Fakat hem AK Parti hem de Cumhur-başkanlığı bürokrasisi açısından yeni anayasaya dair ciddi meydan okumalar da söz konusu. Örneğin AK Parti, mevcut sosyal ve politik gerçekliğimizi de kapsayacak bir yeni anayasa üretebilir mi? Ya da daha sıcak taleplerin olduğu bu aşamada, yeni anayasa toplumun bir önceliği olarak geniş kitlelerde karşılık bulur mu? AK Parti, yeni anayasayı geniş kitlelerin de olumlayacağı bir hikayelendirme ile topluma iletebilir mi?
Hiç kuşkusuz bu sorular, aynı zamanda yeni anayasanın bugünkü Türkiye’nin temel bir ihtiyacı olmayacağını ifade eden karşı argümanların da içerisinde olduğu eleştiriler.

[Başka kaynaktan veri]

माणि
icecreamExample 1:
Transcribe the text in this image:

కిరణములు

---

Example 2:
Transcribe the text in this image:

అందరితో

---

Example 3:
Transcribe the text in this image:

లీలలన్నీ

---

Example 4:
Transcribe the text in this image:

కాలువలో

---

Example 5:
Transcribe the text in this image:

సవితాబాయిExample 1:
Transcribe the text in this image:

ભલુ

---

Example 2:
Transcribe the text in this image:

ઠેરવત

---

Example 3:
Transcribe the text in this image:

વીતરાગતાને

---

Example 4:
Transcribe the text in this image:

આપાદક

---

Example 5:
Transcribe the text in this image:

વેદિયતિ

Bu nedenle AK Parti’nin bu sorulara nasıl bir karşılık vereceği ve yeni anayasayı halkın sahici bir gündemi haline getirip getiremeyeceği esas soru olarak karşımızda duracaktır. Önümüzdeki dönemde, birbiriyle ilintili olarak daha farklı başlıkların da gündeme geleceği hesaba katıldığında, mücadeleden ziyade müzakerenin baskın olacağı bir siyasi iklime doğru gidilmesi gerektiği gerçeği de bir zorunluluk olarak kendisini hissettirmektedir.

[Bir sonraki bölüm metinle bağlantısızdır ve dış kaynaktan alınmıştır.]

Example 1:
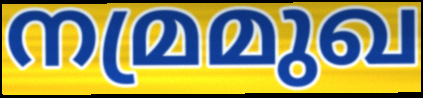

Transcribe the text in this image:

നമ്രമുഖ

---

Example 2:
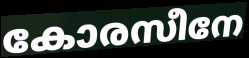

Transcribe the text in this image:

കോരസീനേ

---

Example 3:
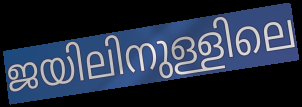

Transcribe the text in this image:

ജയിലിനുള്ളിലെ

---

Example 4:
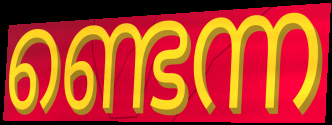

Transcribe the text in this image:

ണ്ടെന്ന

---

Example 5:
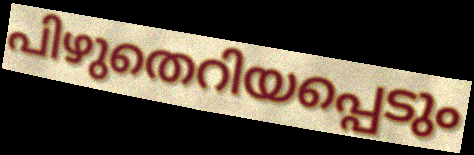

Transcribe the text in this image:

പിഴുതെറിയപ്പെടും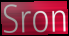
SronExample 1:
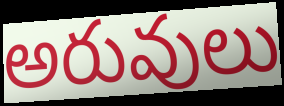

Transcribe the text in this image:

అరువులు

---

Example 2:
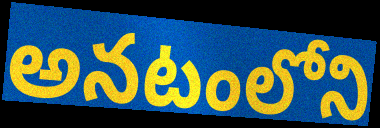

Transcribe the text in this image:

అనటంలోని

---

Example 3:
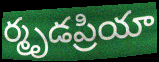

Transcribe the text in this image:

ర్మృడప్రియా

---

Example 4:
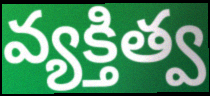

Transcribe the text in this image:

వ్యక్తిత్వ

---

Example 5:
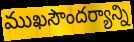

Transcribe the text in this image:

ముఖసౌందర్యాన్ని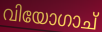
വിയോഗാച്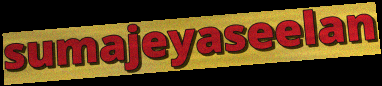
sumajeyaseelan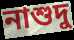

Bu zorunluluk ölçüsünde, önümüzdeki dönemde nasıl bir anayasa sorusu, sadece siyaset alanını değil geniş halk kitlelerini de hesaba katacak bir zemin üzerinden tartışılması gerekmektedir.

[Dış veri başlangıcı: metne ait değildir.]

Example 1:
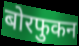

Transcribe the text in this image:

बोरफुकन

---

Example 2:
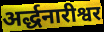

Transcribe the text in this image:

अर्द्धनारीश्वर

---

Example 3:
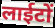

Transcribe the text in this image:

लाईटों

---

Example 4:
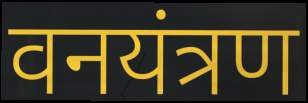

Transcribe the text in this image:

वनयंत्रण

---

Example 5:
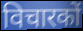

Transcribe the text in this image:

विचारकों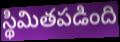
స్థిమితపడింది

Bu nedenle, meclisle mukayyet bir anayasa yapım süreci olmaması adına sivil toplum ve entelektüellerin de katılacağı toplantılarla, talep ve beklentiler üzerinden bir tartışma ortamı yaratılmalıdır. Her ne kadar anayasa yapım süreçleri teknik ve hukuki bir çerçeve üzerinden ilerlese de yeni anayasanın ne tür siyasal ve sosyal haklar kazandıracağı konusunun rafine biçimde izahı da bu anlamda önemli olacaktır. Yani toplumsal algıda, yeni anayasanın ne tür kazanımlar üreteceği üzerine sağlıklı bir iletişim stratejisinin benimsenmesi gerekmektedir.
Tüm teknik ve siyasi tartışmalardan bağımsız biçimde, AK Parti’nin yeni anayasa yapımı sürecindeki en önemli sorunu bu talebi bir sosyal gerçekliğe dönüştürebilmek.
Yani, sosyal gerçeklik ile siyasi gerçekliğimizin örtüşmediğini iddia edenlere cevap olarak yeni anayasa konusunu bir toplumsal talebe dönüştürebilmek ve toplumun ihtiyacı olarak ortaya koyabilmek. Tabi bu noktada, AK Parti’nin 2010 ya da 2017’de yapılan değişikliklerdeki kadar güçlü olmadığı ve buna ek olarak söylem üstünlüğü noktasında çeşitli zafiyetler yaşadığı gerçeğini de hatırda tutmak gerekecektir.